Diversification is paramount—the more countries the better.
Individually, emerging markets can be volatile, but they also exhibit relatively low correlations among each other and developed markets. Due to its tendency to move relatively independently, a portfolio structure of balanced exposure to a broad array of emerging market countries can substantially reduce volatility compared to that found in individual countries or more traditionally concentrated active strategies.

In trying to include as many opportunities as prudent, our investable universe starts with countries defined as "emerging" by a major index provider and / or countries with per-capita gross national incomes of less than US$9,000. Countries must meet criteria such as breadth of market, liquidity and accessibility to foreign investors.

Equal country weighting among tiers is the best starting point.
We believe in treating each country as a separate and unique opportunity, and thus starting from a position of equal country weights, is better than saluting the distortions of relative capitalization across these markets.

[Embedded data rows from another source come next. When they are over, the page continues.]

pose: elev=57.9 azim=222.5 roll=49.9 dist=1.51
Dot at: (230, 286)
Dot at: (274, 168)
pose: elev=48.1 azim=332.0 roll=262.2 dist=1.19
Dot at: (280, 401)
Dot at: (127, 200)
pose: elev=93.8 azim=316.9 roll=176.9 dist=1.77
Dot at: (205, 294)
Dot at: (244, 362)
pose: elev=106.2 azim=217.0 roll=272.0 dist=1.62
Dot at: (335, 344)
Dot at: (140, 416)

We distribute approximately 40 countries among four tiers based primarily upon capitalization size and liquidity—though this process can be modified due to specific country issues. Target weights for the countries are equally weighted within each tier. Employing this structure allows us to capture the potential of asset class (and particularly the smaller markets) in a diversified manner.

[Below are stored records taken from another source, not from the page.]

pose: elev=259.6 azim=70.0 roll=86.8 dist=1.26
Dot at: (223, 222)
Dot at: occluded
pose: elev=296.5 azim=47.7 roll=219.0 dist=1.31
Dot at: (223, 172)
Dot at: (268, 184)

Rebalancing adds return while reducing risk.
Markets will, over time, move the portfolio away from its targeted positioning. If left unattended, assets will concentrate in the best performing markets, leaving the investor overweighted in areas of recent strength. Our rebalancing efforts are primarily aimed at avoiding this concentration. What's more, our research has shown a disciplined strategy of reducing allocations after periods of substantial appreciation has both a return-enhancing and risk-reducing effect. This rebalancing strategy is implemented by evaluating the portfolio and trimming countries back to target if they deviate in excess of 50% of their target weight. We expect total turnover to be approximately 20-30% annually.

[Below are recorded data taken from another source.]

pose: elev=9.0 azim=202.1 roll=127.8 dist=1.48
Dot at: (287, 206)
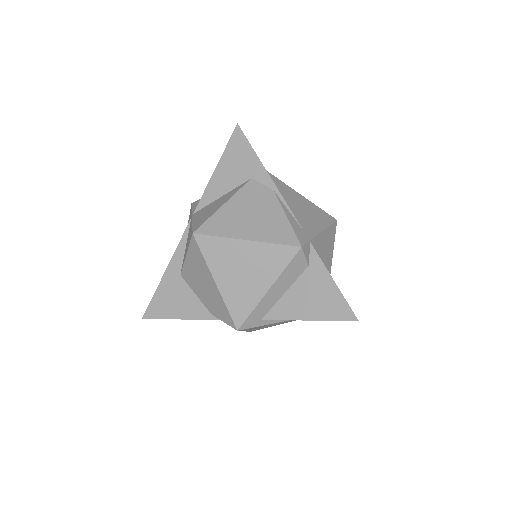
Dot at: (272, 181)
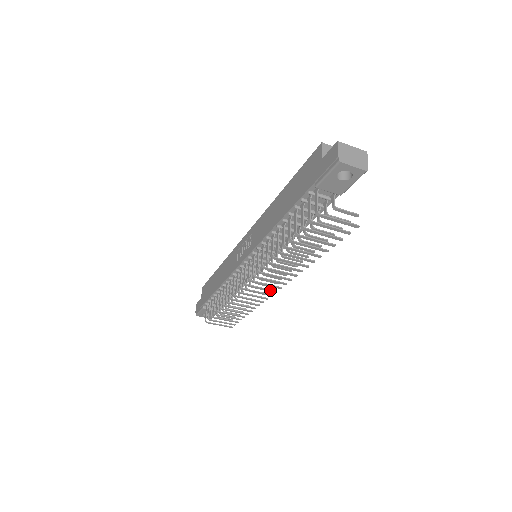
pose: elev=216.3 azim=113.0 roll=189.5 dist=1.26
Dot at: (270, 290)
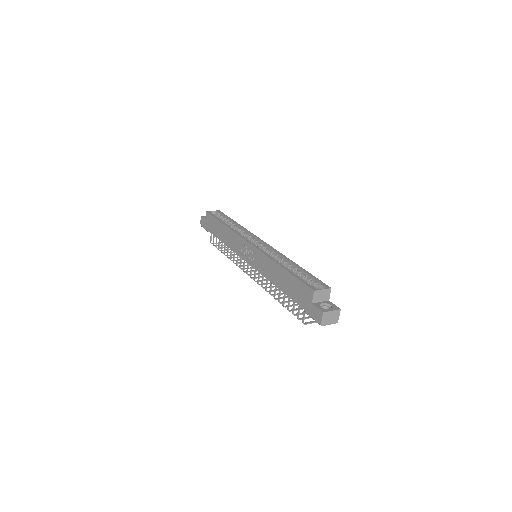
Dot at: occluded
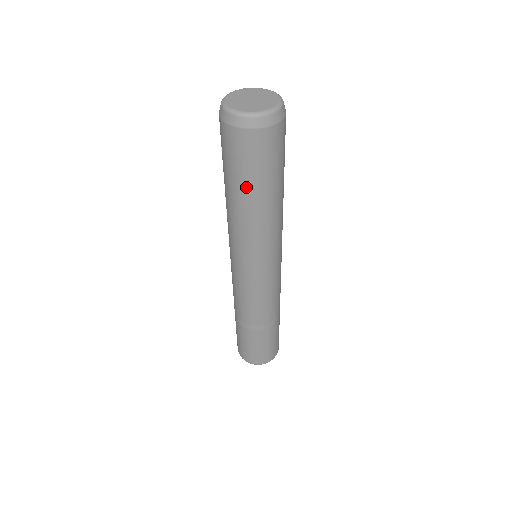
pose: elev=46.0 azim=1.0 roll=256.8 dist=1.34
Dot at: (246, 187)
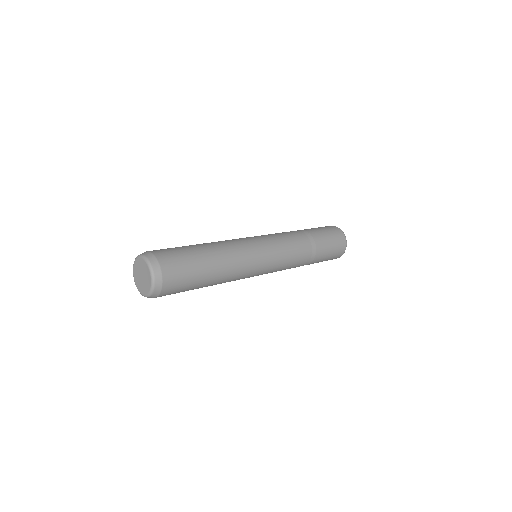
Dot at: occluded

Sector and Security Structure
As emerging market countries mature, the economy often broadens, driving the growth of the key underlying sectors. Natural-resource wealth and cheap labor may be translated into a growing industrial base which in turn can drive demand for sectors like utilities and financials. As the population becomes wealthier, the consumer sector grows. Due to such distortions as the timetable of privatizations, capitalization-weighted indexes often under-represent the true economic potential of all the sectors of an economy. Recognizing this, our portfolio categorizes each country's stocks into five aggregate sector groups: Consumer, Financial, Resource-Based, Industrial and Utility. The portfolio's exposure to each sector is targeted to roughly equivalent levels but constrained to be at least 75% of that sector's capitalization weight within the benchmark's country index. This allows allocation to many sectors that are under-represented on a cap-weighted basis while minimizing severe underweights of sectors that dominate their index. Within each sector, stocks are selected and generally weighted by their capitalization. This avoids excess concentration and enhances diversification.